The benefit of adding questions about sexual orientation and gender identity is twofold, Mr Shrader said. First, it allows colleges to gather data about LGBTQ students and track their academic success, enrollment and retention rates. This in turn can help college administrators better understand what support services, resources and activities they can provide to serve students in the LGBTQ community. The reason for asking, some educators say, is similar to the reasons colleges have for years asked about race, ethnicity and gender — to track successes and failures at recruiting and graduating different groups of students.

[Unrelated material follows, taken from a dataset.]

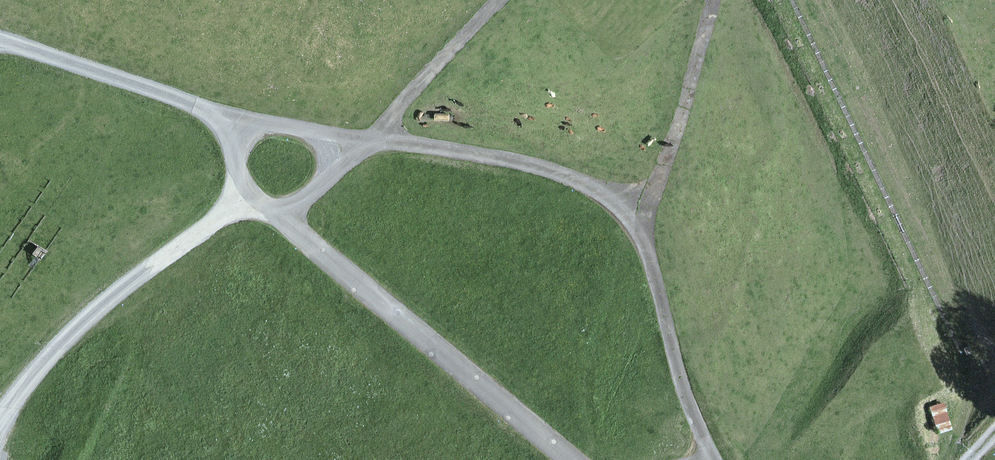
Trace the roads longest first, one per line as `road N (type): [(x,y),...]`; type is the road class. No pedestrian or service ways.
road 1 (track): [(0,39),(222,112),(523,156),(625,192),(656,241),(689,384),(721,459)]
road 2 (track): [(0,420),(76,325),(164,252),(246,195),(284,221),(374,140),(502,0)]
road 3 (track): [(284,221),(585,459)]
road 4 (track): [(648,222),(722,4)]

According to Ingeno, collecting demographic data on LGBQT students could prod schools into taking the needs of their non-heteronormative students more seriously. Those who support the data collection believe that without it, meeting those needs would be a lower priority for colleges and universities because the presence of LGBQT students on campus isn't as visible as those of different racial or ethnic backgrounds.
Jorge Valencia, who leads the Point Foundation, an organization that offers scholarships to LGBQT youth, thinks that schools have overlooked this particular community to the detriment of the entire campus.
The executive director of Campus Pride, Shane Windmeyer, also praised the Washington community colleges. "Right now colleges do not know the academic retention and success rates of LGBT student populations — who encounter high rates of harassment [and] bias as well as encounter many high at-risk health concerns. Every college has the responsibility to address these issues and the time is now," said a statement from Mr Windmeyer on the Campus Pride website.